Calls are mounting for the Business and Intellectual Property Authority (Bipa) to suspend its planned mass deregistration until a digital customer portal has been established.

Namibian Institute of Public Administration and Management council member Matthew Gowaseb says Bipa should urgently consider establishing a customer portal to allow businesses owners to efficiently manage their compliance obligations.

“Such a platform would allow citizens to easily access information on their businesses, verify the status of annual payments and manage their compliance obligations,” he says.

According to Gowaseb, the customer portal has been long overdue when it should be a matter of serious concern for the board.
He says the Social Security Commission has a useful benchmark for Bipa to draw from.

To accelerate the process, they should engage unemployed information technology graduates and students from national tertiary institutions as interns to undertake the technical development.

“This would not only achieve digitisation cost-effectively but also contribute to addressing youth unemployment. We strongly urge the board to prioritise this intervention. Let us take this forward without delay,” he says.

Businessman Johannes Goamab has accused Bipa of targeting local businesses while ignoring foreign-owned companies that have been operating under the radar without paying taxes.

“Why is Bipa ignoring Chinese, Pakistani and Indian business operating in the country? In Windhoek at Chinatown alone, how many of those businesses pay tax, VAT, social security and so on?” he questions.

He calls for an equitable and fair system of policing businesses and suggests that many businesses are operating without product pricing systems.

“Some of those, if not the majority, don’t even have price tags on products they sell. They just suck prices out of their mouths, no receipts. Let’s have an equitable and fair system of policing businesses across the board,” he says.

Bipa acting chief executive Ainna Kaundu on Thursday announced that the authority will de-register more than 1 000 companies each month, starting on Friday, for failing to comply with the beneficial ownership disclosure regulation.

Kaundu said businesses have been given sufficient time from 2023 to comply with the beneficial ownership regulation.

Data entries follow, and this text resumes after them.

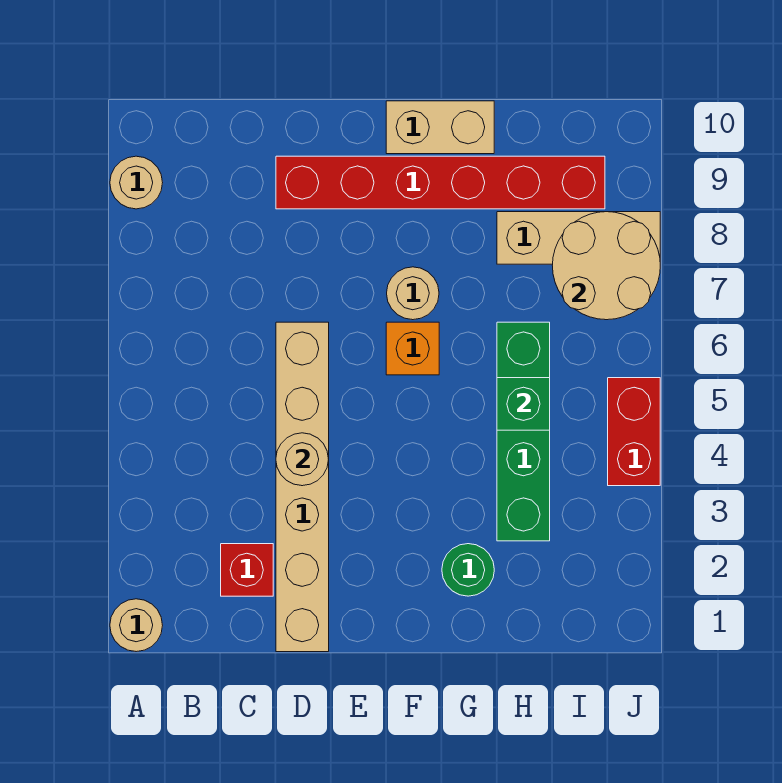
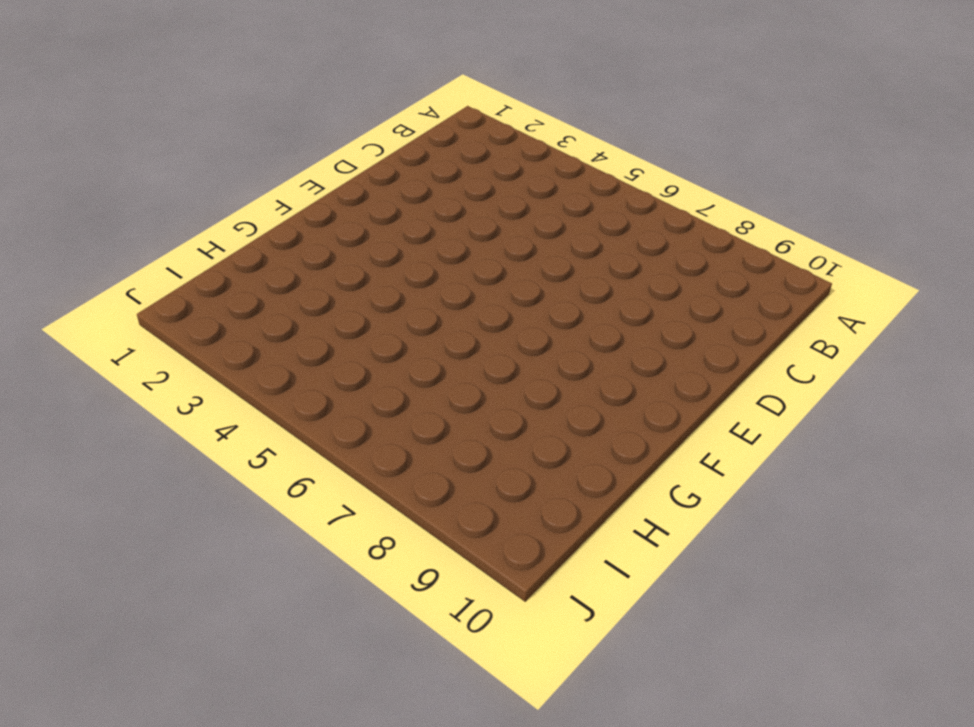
none -> tan 1x1 round brick [110,599,163,652]
none -> tan 1x1 round brick [110,156,163,209]
none -> red 1x1 brick [221,544,273,596]

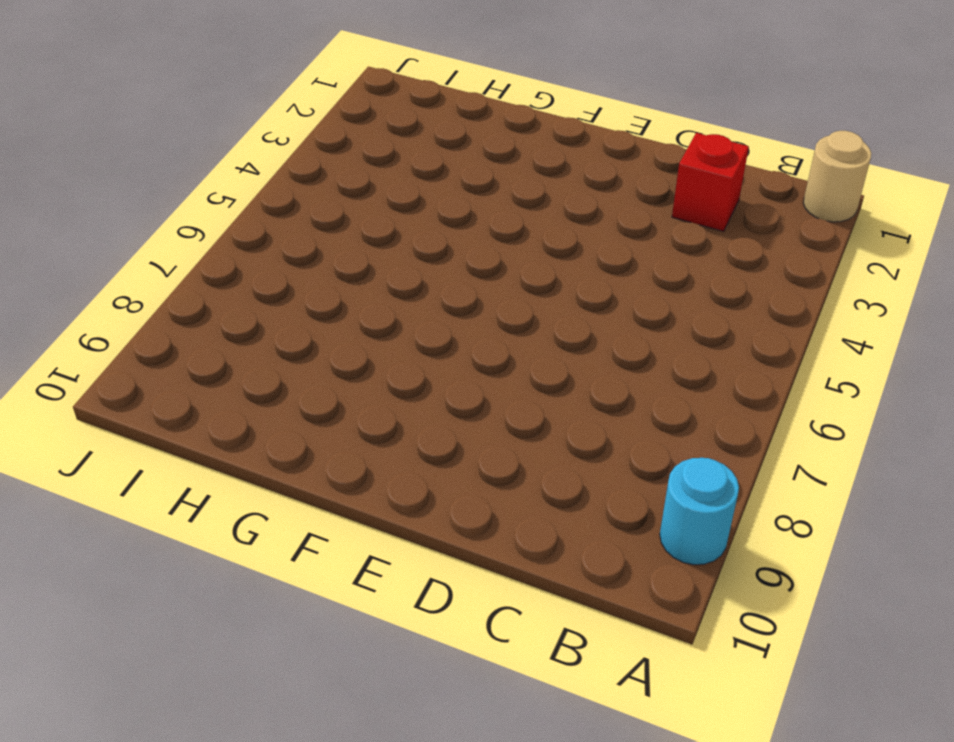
cyan 1x1 round brick [660,458,739,565] -> tan 1x1 round brick [110,156,163,209]
none -> tan 1x6 brick [276,322,329,652]
none -> red 1x6 brick [276,156,605,209]
none -> orange 1x1 brick [386,322,439,375]

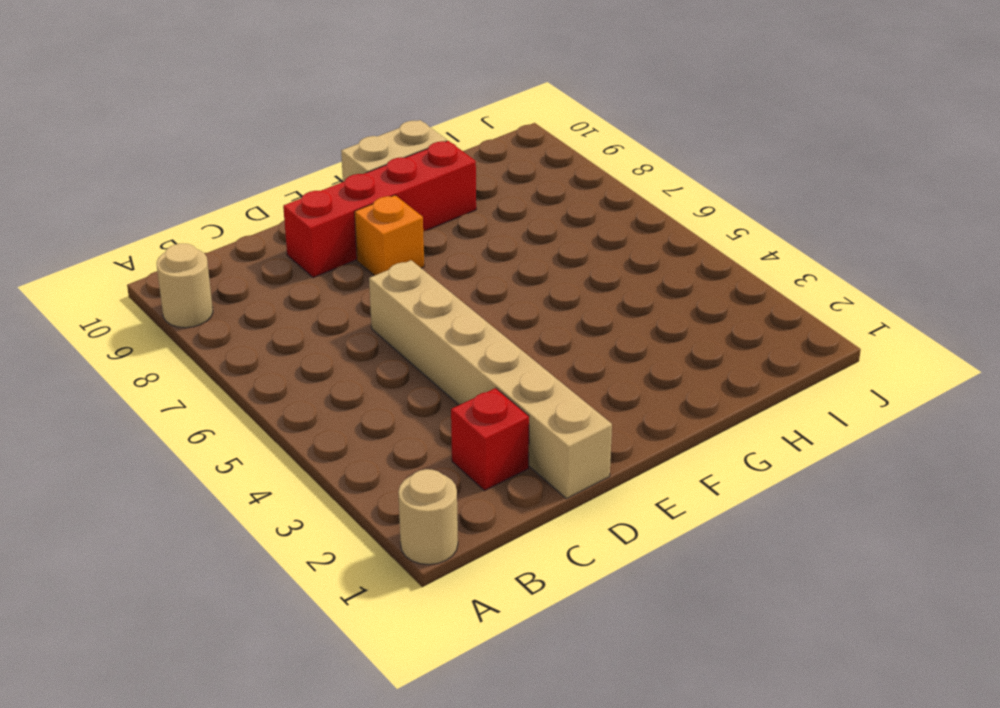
red 1x4 brick [283,141,476,278] -> red 1x6 brick [276,156,605,209]
orange 1x1 brick [355,195,424,276] -> orange 1x1 brick moved to [386,322,439,375]
none -> tan 1x1 round brick [387,267,439,320]
none -> green 1x1 round brick [442,544,494,596]
none -> green 1x4 brick [497,322,550,541]

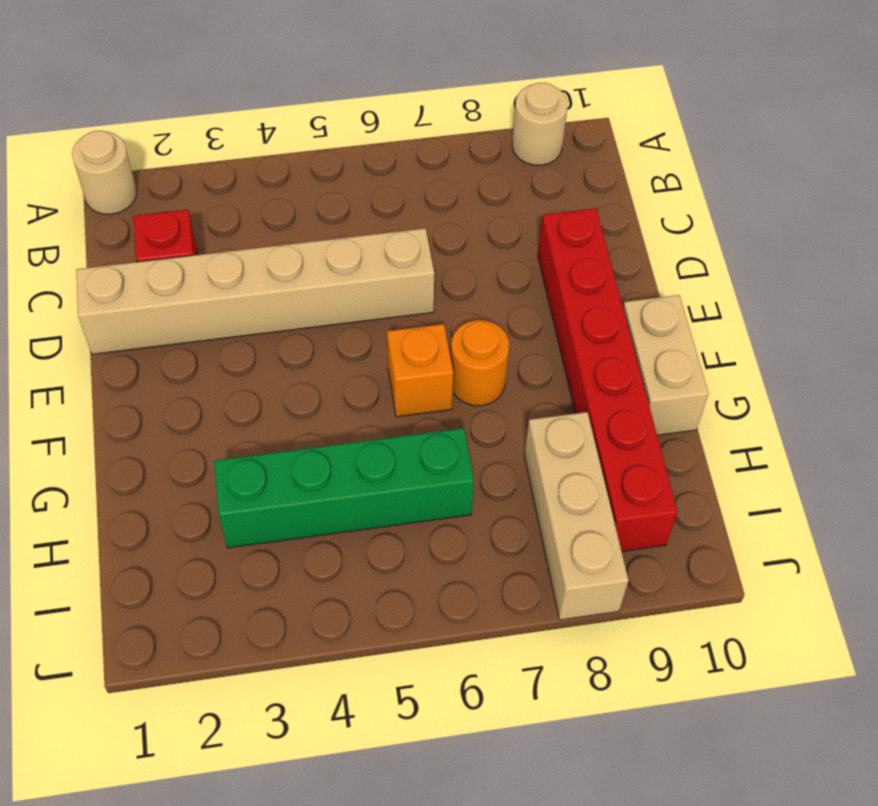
orange 1x1 round brick [451,320,509,406] -> tan 1x1 round brick [387,267,439,320]
none -> green 1x1 round brick [442,544,494,596]
none -> red 1x2 brick [608,378,660,486]
none -> tan 1x1 round brick [276,433,329,486]

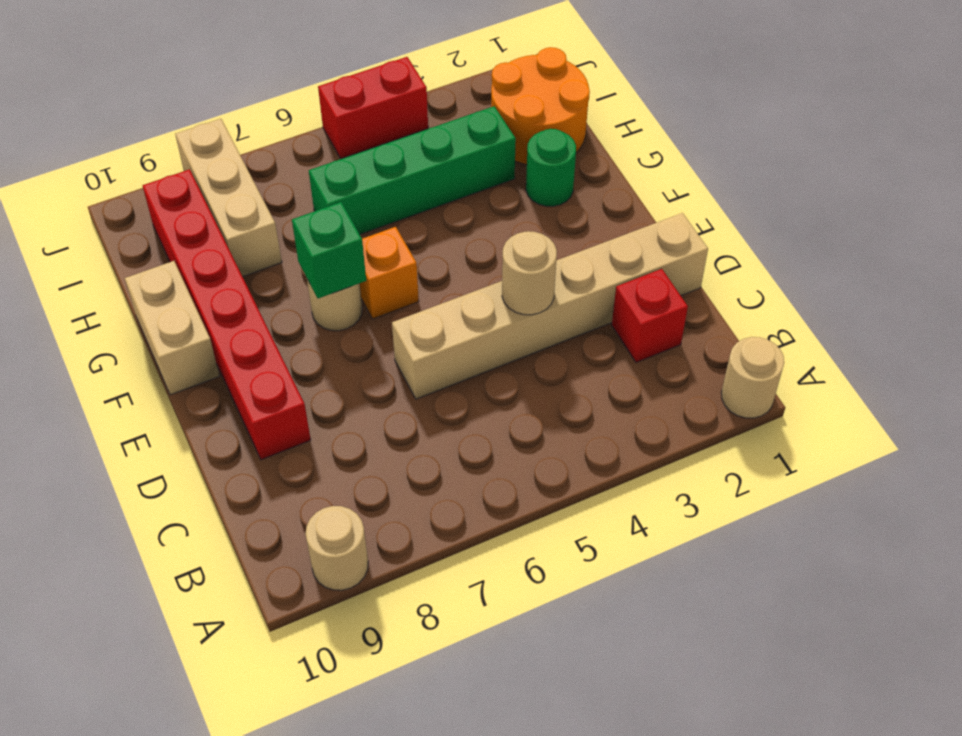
green 1x1 brick [292,202,366,298] -> green 1x1 brick moved to [497,378,550,430]
orange 2x2 round brick [491,47,590,165] -> none
none -> tan 2x2 round brick [552,212,660,320]

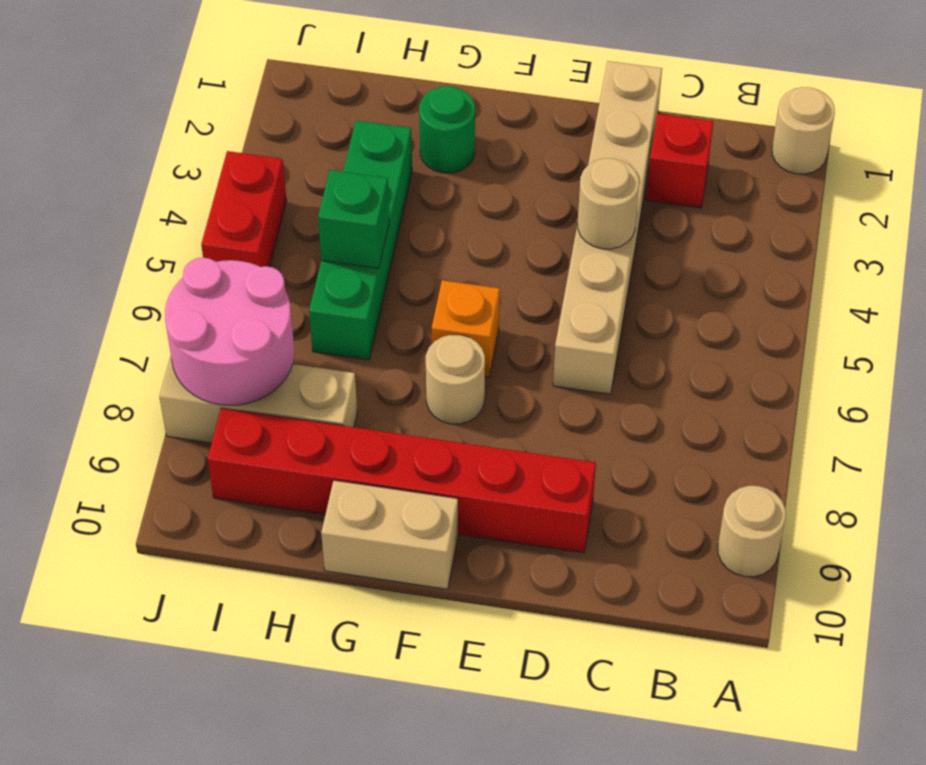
pink 2x2 round brick [165,258,294,405] -> tan 2x2 round brick [552,212,660,320]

Bipa spokesperson Ndapanda Toivo clarifies that the authority’s mandate is limited to business registration and intellectual property rights, stressing that tax compliance falls under the Namibia Revenue Agency (Namra).

“Bipa’s mandates are to register businesses and protect intellectual property rights. Kindly contact Namra, they are the ones dealing with tax,” she said.

Bipa began its awareness campaign to de-register non-compliant businesses in April this year.

Non-compliant business owners were warned of the risk of deregistration, which would be effective from 16 May if they failed to comply by that date.

The authority carried out a large-scale public awareness campaign to inform business owners of their new compliance obligations.

SMEs Compete director Danny Meyer says compliance is a non-negotiable requirement that should be enforced by the government’s business regulatory and taxation authorities without showing preferential treatment.

“There is no reason why enterprises owned by foreigners of Asian, or for that matter from the Americas, Europe or any other country, should be treated any differently than Namibian entrepreneurs or business managers,” he says.

Meyer, however, adds that Bipa’s business deregistration exercise has been publicised for some time now, giving enterprises at risk of deregistration enough time to take corrective actions.

Many companies, although registered entities, have not submitted annual returns and may have been dormant for years now.
“It is high time for such businesses to be deregistered anyway,” he says.